Certains y voient là un exercice davantage formel qu’une rencontre qui tienne vraiment compte des problèmes exposés par les diverses associations pour qu’ensuite on propose un suivi et des solutions. Votre opinion…
Dans une certaine mesure, oui. Mais à la dernière rencontre ayant eu lieu avec le monde syndical où étaient invitées 11 confédérations, seulement deux ont soumis un mémorandum. Il est vrai que toutes ont pris la parole mais il est évident qu’elles auront le sentiment que leurs demandes n’ont pas été tenues en considération quand elles n’ont fait que les exprimer verbalement. Certains n’ont toujours pas compris ce qu’est le budget.
Par exemple, un syndicaliste a demandé une étude sur le salaire minimum parce que cela aurait occasionné des pertes d’emploi. Nous étions choqués car nous nous attendrions que ce soit un patron du privé qui dise cela… Or, d’après lui, certains doivent licencier leur servante à cause du salaire minimum… Certes, c’est une question de rapport de force. Si vous êtes suffisamment fort et pouvez influencer les décisions politiques, vos demandes peuvent passer. Mais, si vous y allez pour la galerie, they take you for a ride…
Ces rencontres ont donc pour vous toute leur utilité ?
Je répondrai par un oui catégorique. Pendant trop longtemps, les leaders syndicaux ont soulevé des questions dépassant le cadre de la réalité. Beaucoup se revendiquent de mouvements apolitiques. Comment un syndicat peut-il être apolitique ? Un combat syndical est politique. Quand nous nous mobilisons pour l’augmentation de la pension, en faveur du salaire minimum, c’est une mobilisation politique. Il faut faire la différence entre politique et politique partisane.
Je reviens d’une rencontre syndicale en Afrique où il a été question de consolider la démocratie. 75% des syndicats présents pensaient que leur rôle consistait à défendre leurs membres.
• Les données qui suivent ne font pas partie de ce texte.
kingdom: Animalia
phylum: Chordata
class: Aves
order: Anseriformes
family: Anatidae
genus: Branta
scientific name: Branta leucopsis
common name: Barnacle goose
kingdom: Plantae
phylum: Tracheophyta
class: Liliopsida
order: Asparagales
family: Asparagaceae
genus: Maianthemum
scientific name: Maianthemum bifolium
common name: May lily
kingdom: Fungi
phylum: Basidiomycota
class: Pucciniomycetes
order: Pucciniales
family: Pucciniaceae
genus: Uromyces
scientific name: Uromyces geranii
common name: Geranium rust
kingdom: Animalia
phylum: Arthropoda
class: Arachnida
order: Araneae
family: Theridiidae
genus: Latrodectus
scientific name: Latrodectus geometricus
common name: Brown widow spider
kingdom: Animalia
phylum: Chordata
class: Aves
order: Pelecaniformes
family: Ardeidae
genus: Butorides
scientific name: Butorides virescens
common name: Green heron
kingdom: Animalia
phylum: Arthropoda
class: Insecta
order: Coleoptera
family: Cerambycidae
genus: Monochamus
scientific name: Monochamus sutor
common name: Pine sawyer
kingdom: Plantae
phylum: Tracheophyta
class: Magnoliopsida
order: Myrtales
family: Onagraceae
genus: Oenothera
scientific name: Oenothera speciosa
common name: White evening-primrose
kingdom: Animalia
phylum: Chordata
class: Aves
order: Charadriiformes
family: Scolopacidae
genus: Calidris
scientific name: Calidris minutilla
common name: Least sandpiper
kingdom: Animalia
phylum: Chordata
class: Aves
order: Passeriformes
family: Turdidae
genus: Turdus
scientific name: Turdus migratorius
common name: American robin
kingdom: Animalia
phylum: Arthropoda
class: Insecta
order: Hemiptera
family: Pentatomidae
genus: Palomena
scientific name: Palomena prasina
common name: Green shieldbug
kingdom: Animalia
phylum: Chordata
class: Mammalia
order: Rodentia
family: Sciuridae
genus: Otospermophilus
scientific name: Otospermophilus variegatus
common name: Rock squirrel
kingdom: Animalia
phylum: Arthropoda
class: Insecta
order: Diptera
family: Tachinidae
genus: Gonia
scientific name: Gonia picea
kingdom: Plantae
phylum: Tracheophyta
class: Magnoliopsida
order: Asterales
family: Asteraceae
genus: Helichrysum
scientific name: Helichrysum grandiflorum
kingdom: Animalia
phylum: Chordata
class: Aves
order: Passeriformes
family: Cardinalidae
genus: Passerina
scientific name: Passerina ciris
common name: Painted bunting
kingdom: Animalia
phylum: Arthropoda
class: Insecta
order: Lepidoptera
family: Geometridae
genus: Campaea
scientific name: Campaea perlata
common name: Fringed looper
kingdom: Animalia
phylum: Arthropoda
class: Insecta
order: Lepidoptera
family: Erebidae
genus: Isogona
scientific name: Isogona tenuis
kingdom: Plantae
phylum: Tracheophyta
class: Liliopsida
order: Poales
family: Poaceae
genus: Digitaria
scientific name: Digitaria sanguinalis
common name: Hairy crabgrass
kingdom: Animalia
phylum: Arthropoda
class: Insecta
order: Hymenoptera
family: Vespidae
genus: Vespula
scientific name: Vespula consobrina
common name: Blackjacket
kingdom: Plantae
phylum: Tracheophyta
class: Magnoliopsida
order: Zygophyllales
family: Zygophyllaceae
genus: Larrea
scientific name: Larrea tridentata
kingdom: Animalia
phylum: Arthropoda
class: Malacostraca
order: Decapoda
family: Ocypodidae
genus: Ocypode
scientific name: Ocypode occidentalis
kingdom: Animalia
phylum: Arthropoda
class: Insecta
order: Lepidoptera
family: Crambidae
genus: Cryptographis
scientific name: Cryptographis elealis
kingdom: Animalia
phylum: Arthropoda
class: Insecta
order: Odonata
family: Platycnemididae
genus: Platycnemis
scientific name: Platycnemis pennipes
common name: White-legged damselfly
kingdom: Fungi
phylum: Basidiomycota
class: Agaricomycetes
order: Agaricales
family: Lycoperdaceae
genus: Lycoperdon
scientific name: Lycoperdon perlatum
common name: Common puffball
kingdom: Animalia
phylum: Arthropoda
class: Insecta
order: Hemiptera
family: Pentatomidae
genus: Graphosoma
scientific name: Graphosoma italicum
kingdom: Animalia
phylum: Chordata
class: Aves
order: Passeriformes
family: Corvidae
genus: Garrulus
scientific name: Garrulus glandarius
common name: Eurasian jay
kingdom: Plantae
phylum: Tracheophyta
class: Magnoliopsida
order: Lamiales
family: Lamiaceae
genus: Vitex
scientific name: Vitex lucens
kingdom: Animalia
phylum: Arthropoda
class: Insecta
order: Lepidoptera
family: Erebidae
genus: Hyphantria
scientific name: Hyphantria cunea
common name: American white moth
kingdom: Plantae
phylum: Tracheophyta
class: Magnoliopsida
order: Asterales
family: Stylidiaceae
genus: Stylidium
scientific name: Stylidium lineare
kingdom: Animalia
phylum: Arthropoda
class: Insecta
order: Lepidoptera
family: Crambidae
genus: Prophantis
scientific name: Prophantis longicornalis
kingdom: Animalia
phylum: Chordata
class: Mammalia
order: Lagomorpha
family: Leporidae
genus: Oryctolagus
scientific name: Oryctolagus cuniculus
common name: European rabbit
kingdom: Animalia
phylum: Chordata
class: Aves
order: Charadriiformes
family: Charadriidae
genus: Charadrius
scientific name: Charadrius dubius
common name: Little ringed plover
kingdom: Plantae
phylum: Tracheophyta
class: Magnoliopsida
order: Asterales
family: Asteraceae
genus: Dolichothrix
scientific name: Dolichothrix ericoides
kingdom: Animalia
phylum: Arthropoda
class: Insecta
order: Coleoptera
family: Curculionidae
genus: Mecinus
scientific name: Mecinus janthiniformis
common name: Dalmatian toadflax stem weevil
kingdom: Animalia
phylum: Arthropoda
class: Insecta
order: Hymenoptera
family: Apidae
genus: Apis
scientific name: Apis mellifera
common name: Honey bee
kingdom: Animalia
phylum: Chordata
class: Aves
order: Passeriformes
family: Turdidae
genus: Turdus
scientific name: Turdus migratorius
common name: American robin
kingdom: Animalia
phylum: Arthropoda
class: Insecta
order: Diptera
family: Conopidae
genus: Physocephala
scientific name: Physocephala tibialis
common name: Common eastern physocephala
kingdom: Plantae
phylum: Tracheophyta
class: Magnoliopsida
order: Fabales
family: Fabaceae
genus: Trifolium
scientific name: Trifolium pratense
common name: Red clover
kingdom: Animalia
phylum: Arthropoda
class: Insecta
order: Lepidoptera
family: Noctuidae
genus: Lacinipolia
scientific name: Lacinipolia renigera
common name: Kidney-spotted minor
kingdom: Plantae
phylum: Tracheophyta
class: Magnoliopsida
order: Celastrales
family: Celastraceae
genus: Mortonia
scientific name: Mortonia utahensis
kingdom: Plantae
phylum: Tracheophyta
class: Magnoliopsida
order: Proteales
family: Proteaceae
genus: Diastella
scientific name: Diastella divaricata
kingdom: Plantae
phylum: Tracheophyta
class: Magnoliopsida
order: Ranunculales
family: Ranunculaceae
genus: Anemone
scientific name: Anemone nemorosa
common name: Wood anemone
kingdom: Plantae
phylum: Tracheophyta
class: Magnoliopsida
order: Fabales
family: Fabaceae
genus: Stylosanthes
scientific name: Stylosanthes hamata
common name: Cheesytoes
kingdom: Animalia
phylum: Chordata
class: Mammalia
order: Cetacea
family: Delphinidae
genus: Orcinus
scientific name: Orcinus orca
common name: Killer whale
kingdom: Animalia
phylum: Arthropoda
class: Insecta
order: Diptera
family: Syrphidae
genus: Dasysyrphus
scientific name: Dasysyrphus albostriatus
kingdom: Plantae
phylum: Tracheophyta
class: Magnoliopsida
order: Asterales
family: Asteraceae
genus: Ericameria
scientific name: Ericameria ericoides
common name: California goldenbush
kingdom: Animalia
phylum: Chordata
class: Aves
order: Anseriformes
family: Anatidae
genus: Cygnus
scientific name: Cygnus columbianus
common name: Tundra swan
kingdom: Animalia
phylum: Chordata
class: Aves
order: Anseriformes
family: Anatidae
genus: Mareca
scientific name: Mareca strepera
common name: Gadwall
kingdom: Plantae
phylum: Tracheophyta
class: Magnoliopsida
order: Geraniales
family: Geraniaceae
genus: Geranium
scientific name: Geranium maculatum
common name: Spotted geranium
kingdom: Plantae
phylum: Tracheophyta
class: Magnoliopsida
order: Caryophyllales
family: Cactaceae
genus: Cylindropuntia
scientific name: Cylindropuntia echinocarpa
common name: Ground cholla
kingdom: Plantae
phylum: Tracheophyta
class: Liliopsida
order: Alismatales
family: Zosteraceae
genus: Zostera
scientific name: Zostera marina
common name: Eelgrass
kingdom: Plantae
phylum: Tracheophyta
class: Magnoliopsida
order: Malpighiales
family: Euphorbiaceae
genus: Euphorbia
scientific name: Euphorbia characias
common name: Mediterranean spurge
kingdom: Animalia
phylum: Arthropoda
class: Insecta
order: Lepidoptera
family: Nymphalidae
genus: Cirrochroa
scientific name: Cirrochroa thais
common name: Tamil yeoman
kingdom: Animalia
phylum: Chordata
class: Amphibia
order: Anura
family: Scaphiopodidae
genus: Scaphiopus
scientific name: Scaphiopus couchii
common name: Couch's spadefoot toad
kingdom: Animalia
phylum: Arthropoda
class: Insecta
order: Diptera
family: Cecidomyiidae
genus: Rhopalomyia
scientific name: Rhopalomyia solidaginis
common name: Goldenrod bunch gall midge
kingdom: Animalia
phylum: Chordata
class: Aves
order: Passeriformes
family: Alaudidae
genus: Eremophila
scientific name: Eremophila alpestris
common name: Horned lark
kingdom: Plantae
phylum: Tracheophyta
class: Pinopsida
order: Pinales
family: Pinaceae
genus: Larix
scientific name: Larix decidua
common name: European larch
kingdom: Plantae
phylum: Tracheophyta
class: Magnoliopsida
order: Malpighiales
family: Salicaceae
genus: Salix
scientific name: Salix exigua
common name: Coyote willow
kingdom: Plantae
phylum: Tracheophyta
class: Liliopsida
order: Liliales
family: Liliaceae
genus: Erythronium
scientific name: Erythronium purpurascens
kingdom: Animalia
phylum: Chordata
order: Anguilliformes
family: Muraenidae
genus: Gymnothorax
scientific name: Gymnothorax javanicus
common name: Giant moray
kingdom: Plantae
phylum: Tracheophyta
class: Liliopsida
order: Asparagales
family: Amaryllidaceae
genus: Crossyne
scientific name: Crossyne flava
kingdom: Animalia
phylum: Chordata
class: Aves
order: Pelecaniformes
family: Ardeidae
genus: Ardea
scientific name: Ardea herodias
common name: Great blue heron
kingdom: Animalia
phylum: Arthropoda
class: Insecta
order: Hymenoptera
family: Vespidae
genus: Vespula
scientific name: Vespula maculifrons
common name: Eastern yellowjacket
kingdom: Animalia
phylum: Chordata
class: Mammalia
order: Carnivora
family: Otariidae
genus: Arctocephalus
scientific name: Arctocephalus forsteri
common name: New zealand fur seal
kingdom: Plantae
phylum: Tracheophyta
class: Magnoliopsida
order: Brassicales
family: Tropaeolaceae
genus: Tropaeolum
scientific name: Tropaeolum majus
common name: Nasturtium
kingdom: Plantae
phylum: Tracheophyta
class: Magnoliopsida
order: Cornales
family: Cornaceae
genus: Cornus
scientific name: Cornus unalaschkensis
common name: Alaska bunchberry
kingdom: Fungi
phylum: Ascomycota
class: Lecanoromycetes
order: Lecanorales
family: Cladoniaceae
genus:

Or, un syndicat représente la classe des travailleurs et non seulement ses membres. Donc, lorsque des travailleurs étrangers sont surexploités, la CTSP milite pour qu’ils aient plus de justice sociale car autrement, ce sont les Mauriciens qui seront victimes. La demande pour des travailleurs étrangers bon marché, exploités, augmentera et il n’y aura plus de place pour les Mauriciens. Donc, les syndicats doivent être partie prenante de toute décision politique concernant la société civile comme le budget, la carte d’identité, etc.
De quelle manière auriez-vous souhaité améliorer ces consultations prébudgétaires en vue de l’aboutissement des revendications ?
Il existe un problème fondamental dans notre pays : le money politics. Les partis politiques à Maurice ne sont pas reconnus comme une entité légale et n’ont pas tenu à soumettre des Audited Accounts car ils reçoivent de l’argent du secteur privé. Quand quelqu’un vous donne de l’argent, il a une attente en retour. Tant que le système de financement des partis politiques ne change pas et que des compagnies privées les financent, il y aura toujours ce lobbying des capitalistes qui imposent leur agenda. La seule manière de contrecarrer cela, c’est d’imposer notre agenda par le pouvoir de nos votes. Mais je suis pessimiste à ce sujet car nous sommes encore une nation de roder bout.
Pour un changement donc, il faut que tous les interlocuteurs dans la société soient sur un pied d’égalité. Par exemple, il y a 15 ans, je lance la question du PRGF. Le patronat a toujours pu bloquer le projet avec la force de l’argent jusqu’à ce que la Workers Right Act (2019) entre en vigueur. Quand nous faisons la grève de la faim, la société civile vient nous soutenir. Nous avons donc créé un rapport de force qui n’est pas que syndical. Le gouvernement a fini par comprendre que le privé peut lui donner de l’argent mais pour qu’il puisse être élu, il lui faut des votes… Quand il est allé dans le sens du peuple, il a été élu… Il est absolument capital que les syndicats s’engagent dans les décisions politiques concernant la société civile.